● Problem details
Copy every line of the listing below word for word.

● Records provided

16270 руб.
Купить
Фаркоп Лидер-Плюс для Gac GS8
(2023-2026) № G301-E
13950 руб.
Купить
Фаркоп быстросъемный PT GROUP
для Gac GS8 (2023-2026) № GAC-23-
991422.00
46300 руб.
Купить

● Problem solution
16270 руб.
Купить
Фаркоп Лидер-Плюс для Gac GS8
(2023-2026) № G301-E
13950 руб.
Купить
Фаркоп быстросъемный PT GROUP
для Gac GS8 (2023-2026) № GAC-23-
991422.00
46300 руб.
Купить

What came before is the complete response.